Joint enterprise: Theories abound about the origins of the term “420,” no doubt debated as bongs were passed around dorm rooms. One is that it relates to the Bob Dylan song with the refrain, “Everybody must get stoned,” which is named “Rainy Day Women No. 12 & 35.” (12 x 35 = 420).

But the most popular explanation, accepted by History.com and multiple exhaustively reported articles in the Huffington Post, dates back to 1971 in the San Francisco Bay area. Five San Rafael High School students, all athletes, would meet after practice at a designated spot at 4:20pm to consume cannabis and took to referring to doing so as 420 to disguise it from adults.

As for how the term was popularized, one theory is that cannabis enthusiasts The Grateful Dead were based just blocks from the high school, and some of the students got to know them and passed along the term.

Buzzed marketing: Like Black Friday, which in days of yore was isolated to that day until retailers started offering discounts earlier that week, 4/20 has crept far beyond the date.

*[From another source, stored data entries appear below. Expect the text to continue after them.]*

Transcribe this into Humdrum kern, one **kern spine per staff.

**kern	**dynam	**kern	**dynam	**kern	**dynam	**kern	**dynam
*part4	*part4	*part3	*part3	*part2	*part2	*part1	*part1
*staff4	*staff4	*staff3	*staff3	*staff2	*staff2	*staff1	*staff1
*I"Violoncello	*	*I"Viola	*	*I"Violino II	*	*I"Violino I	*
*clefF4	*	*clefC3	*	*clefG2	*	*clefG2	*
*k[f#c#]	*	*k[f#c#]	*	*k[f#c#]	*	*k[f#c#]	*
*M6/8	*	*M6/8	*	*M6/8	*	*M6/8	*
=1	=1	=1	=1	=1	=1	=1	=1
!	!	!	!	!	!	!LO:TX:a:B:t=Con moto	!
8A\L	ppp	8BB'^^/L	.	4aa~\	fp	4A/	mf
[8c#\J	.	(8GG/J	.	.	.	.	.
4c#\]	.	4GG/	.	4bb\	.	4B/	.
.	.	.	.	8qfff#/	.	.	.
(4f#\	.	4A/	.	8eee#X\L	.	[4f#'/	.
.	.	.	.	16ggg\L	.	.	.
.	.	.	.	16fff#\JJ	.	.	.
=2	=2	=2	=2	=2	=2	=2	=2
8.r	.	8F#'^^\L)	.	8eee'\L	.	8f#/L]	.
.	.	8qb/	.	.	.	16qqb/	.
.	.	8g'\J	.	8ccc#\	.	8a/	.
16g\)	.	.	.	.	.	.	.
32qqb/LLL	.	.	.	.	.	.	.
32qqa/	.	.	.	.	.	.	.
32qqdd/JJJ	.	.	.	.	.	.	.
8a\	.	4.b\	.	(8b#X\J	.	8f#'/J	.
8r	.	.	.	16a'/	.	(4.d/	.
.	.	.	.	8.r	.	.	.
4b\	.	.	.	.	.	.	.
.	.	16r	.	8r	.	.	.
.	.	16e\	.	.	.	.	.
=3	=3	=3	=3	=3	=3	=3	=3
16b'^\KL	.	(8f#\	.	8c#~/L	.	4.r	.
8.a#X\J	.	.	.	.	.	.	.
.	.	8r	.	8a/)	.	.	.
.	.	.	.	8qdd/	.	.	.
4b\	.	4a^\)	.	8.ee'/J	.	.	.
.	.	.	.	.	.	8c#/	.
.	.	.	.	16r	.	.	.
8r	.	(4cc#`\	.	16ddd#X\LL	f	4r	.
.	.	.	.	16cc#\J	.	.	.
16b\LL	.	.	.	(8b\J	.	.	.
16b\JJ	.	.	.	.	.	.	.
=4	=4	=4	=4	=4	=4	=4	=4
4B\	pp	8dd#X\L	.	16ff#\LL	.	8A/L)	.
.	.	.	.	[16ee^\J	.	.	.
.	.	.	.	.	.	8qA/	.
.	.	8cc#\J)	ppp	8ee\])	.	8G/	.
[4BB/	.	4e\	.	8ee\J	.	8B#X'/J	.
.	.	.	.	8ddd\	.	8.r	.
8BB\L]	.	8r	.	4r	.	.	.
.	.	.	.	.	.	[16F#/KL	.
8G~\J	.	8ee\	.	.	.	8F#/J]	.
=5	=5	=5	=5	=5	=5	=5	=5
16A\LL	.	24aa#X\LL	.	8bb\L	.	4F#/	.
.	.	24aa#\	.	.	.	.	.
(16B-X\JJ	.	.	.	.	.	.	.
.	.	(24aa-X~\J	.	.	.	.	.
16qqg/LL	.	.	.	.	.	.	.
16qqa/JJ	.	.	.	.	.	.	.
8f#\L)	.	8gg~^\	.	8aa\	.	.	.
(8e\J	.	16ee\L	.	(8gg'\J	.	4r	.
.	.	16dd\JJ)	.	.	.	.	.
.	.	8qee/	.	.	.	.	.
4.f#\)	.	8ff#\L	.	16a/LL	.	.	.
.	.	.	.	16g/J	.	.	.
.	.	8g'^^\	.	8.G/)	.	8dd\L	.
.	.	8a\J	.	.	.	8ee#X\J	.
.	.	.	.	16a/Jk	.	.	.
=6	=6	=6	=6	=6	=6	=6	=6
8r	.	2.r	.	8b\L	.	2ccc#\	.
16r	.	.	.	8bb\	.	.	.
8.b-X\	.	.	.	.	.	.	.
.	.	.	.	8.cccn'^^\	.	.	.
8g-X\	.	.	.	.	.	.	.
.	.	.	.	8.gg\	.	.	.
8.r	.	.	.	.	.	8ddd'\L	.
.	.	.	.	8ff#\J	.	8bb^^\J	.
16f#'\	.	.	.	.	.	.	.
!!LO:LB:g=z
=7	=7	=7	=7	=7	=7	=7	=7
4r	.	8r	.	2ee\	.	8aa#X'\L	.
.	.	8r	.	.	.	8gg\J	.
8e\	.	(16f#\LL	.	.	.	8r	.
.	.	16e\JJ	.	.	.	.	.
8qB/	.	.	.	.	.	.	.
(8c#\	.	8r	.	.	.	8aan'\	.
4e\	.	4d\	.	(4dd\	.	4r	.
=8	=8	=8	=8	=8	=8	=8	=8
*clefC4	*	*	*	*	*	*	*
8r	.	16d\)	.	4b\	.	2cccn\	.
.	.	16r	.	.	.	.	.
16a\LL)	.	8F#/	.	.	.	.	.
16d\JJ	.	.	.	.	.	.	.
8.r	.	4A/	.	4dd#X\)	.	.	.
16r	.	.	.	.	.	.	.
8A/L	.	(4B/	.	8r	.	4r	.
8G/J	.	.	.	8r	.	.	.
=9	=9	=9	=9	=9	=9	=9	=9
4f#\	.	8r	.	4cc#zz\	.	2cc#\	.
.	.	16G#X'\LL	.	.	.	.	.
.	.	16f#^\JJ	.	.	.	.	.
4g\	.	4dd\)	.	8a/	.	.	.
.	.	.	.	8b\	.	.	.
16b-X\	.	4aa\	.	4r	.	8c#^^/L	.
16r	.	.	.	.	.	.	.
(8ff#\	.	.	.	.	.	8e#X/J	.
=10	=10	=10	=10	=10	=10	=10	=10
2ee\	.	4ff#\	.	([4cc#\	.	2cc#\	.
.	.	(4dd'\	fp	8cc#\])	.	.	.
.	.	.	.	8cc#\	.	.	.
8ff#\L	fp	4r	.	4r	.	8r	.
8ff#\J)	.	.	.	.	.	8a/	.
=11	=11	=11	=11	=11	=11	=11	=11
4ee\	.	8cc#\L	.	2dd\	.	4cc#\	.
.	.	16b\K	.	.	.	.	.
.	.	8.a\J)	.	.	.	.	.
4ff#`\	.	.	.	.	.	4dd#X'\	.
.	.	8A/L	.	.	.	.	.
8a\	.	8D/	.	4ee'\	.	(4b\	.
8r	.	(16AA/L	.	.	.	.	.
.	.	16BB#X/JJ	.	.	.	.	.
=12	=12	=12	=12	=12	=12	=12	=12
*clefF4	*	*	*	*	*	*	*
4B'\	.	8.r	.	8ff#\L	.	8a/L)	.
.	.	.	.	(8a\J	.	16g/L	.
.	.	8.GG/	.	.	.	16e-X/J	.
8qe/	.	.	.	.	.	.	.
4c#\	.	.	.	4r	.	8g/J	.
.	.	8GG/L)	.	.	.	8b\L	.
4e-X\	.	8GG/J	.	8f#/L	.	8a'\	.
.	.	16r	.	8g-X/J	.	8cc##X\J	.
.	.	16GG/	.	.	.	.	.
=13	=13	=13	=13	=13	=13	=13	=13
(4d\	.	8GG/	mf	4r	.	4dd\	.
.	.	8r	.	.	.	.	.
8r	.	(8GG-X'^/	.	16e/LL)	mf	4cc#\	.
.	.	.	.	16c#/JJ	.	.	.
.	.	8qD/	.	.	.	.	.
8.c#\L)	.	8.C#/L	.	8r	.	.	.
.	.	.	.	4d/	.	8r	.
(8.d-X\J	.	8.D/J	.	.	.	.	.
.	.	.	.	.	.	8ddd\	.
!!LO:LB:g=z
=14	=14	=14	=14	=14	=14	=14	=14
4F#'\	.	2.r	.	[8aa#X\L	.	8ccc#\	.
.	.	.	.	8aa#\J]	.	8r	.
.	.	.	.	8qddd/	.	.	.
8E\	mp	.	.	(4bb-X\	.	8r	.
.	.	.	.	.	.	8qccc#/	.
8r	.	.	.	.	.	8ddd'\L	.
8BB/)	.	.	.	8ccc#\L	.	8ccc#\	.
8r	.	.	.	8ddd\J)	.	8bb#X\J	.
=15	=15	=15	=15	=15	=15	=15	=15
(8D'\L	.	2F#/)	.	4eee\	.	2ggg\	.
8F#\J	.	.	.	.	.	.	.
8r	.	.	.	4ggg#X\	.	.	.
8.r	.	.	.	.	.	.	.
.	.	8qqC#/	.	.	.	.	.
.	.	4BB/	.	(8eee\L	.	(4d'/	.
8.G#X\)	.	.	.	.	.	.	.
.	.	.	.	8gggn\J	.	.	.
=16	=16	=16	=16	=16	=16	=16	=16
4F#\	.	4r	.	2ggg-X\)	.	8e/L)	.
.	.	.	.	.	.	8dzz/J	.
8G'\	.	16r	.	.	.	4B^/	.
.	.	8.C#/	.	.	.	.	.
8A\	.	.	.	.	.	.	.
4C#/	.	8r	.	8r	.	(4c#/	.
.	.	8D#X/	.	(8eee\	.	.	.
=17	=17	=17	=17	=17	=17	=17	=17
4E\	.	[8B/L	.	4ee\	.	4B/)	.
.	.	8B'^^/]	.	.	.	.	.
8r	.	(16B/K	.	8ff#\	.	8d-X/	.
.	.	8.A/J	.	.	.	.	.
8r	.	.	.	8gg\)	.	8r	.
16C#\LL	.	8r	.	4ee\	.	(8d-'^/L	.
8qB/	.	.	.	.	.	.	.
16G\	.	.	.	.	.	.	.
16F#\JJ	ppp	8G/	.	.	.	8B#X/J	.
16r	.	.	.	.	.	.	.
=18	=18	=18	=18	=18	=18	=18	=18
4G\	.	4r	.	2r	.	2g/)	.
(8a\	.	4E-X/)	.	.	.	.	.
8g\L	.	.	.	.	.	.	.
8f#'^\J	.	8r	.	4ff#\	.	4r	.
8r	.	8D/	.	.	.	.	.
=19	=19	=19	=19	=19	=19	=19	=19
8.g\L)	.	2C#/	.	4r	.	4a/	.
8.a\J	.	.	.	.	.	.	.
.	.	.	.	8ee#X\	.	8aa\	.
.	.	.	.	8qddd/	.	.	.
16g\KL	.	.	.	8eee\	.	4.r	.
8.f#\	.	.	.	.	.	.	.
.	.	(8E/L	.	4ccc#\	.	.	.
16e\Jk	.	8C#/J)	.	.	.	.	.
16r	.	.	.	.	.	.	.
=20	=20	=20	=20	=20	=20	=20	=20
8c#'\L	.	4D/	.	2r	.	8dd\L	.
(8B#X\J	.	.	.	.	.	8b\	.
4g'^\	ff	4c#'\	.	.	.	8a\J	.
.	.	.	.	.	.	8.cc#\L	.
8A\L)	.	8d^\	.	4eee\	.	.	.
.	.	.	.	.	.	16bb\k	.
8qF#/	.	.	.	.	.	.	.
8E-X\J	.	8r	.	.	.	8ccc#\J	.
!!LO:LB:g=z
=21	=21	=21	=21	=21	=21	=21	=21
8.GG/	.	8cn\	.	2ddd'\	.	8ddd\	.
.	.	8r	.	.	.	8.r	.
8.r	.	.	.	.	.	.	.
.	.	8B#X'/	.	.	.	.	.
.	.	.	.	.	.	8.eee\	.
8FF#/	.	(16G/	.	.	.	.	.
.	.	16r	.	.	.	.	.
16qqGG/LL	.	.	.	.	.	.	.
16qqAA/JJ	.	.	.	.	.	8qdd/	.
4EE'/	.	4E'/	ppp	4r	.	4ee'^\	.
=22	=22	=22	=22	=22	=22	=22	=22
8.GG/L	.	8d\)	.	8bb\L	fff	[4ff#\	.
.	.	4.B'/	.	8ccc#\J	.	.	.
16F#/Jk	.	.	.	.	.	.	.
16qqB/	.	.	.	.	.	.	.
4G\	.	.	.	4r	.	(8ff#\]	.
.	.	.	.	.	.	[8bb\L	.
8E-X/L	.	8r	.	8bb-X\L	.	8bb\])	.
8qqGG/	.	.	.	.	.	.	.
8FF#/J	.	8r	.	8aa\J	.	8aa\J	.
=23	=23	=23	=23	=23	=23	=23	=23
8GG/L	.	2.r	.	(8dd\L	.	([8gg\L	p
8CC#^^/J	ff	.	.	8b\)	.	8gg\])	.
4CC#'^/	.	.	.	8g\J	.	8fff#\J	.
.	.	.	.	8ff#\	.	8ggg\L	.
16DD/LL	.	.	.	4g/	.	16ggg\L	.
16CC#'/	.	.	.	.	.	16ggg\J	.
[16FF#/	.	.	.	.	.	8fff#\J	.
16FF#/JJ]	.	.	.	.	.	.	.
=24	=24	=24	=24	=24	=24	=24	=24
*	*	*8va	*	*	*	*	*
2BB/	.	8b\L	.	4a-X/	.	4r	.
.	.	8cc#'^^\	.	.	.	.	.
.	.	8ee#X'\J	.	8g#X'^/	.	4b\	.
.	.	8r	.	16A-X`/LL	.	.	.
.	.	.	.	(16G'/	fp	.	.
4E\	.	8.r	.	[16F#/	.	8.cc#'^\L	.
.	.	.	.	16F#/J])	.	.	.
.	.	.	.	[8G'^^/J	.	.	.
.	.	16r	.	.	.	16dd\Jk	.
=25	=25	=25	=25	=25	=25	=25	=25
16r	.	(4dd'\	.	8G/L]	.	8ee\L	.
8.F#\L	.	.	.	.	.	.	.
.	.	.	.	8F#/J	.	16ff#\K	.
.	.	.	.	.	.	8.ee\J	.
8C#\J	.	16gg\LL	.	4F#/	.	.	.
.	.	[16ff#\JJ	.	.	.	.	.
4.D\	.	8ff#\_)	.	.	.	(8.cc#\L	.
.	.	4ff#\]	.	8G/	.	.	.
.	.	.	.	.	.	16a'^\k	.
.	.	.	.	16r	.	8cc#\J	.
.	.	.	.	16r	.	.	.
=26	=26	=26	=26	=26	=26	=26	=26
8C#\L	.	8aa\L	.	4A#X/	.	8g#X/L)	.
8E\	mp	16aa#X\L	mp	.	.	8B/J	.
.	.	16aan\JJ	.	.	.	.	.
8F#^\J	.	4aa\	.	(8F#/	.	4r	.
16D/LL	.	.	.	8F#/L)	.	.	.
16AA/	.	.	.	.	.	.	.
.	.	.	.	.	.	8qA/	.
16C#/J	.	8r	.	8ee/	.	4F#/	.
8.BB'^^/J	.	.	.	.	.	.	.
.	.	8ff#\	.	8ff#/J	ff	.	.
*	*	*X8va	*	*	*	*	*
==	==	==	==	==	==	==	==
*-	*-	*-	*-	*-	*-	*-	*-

“I would say eight years ago, [4/20] was really about the day before and the day of,” Lynch said. “Now it literally starts on 4/5, and it’s a race to get the consumer share.”

Still, the day itself is huge for Curaleaf:

Along with the sales surge, though, the holiday also presents a challenge: How do cannabis retailers retain all these shoppers who come out of the woodwork on the holiday?

Pot stickers: “We’re big on recommending that…for new customers, that they build a journey” to get them returning to the store, Harris explained.

That means getting newbies enrolled in a loyalty program, and texting them promotions that will lure them back, Harris said.

His company’s software determines when someone’s a new customer and, shortly after their purchase, allows stores to send them a text “thanking them for visiting and giving them a bounce-back offer to come back within the next 10 days and get this special offer,” Harris said. If they do come in that second time, they get another offer for their next visit, he continued.

“We’ve now seen that you have to get customers to visit you three times to be what I would consider a regular customer,” Harris said.

This year, the holiday may draw in more customers than ever for retailers to try to make regulars.

“This year’s 4/20 poised to be the biggest yet,” declared an April 16 headline in Cannabis Business Times. One reason, the article explained, is that it falls on a Saturday, which tends to be the second-biggest sales days for state-licensed retailers, losing only to Friday.